* WHAT IS REQUIRED
Starting at the line with "se non presente", set down each line of the entries below through the last one, exactly as it stands.

* INFORMATION PROVIDED

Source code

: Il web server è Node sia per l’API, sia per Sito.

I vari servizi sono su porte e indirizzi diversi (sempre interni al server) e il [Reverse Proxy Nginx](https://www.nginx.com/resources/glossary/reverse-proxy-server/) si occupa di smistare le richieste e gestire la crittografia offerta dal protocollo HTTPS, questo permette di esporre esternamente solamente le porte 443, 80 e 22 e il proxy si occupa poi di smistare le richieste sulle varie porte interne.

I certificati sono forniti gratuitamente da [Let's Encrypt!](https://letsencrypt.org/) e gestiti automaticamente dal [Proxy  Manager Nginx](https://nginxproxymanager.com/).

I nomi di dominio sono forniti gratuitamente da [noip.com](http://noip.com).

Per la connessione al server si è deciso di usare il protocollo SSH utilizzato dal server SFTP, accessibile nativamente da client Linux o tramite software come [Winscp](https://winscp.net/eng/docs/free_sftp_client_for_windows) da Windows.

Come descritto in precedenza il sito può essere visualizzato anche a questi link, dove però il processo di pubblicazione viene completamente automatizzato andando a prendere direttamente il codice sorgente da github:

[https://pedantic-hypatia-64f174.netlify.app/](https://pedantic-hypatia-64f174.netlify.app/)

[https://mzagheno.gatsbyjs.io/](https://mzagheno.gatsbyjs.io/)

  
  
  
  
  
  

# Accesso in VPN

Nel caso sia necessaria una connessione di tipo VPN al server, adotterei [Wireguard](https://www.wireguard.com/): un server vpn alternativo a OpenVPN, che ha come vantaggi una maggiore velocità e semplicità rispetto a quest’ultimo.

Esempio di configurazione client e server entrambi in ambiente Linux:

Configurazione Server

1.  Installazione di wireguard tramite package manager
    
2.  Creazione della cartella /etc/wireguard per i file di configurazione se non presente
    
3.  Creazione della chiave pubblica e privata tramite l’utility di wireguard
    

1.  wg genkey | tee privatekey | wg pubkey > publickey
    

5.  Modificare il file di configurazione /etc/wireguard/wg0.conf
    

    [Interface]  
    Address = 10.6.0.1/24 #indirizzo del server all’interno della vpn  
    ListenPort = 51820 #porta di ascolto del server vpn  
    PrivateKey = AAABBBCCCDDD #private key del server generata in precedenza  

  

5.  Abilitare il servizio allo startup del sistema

* RESULT
2.  Creazione della cartella /etc/wireguard per i file di configurazione se non presente
    
3.  Creazione della chiave pubblica e privata tramite l’utility di wireguard
    

1.  wg genkey | tee privatekey | wg pubkey > publickey
    

5.  Modificare il file di configurazione /etc/wireguard/wg0.conf
    

    [Interface]  
    Address = 10.6.0.1/24 #indirizzo del server all’interno della vpn  
    ListenPort = 51820 #porta di ascolto del server vpn  
    PrivateKey = AAABBBCCCDDD #private key del server generata in precedenza  

  

5.  Abilitare il servizio allo startup del sistema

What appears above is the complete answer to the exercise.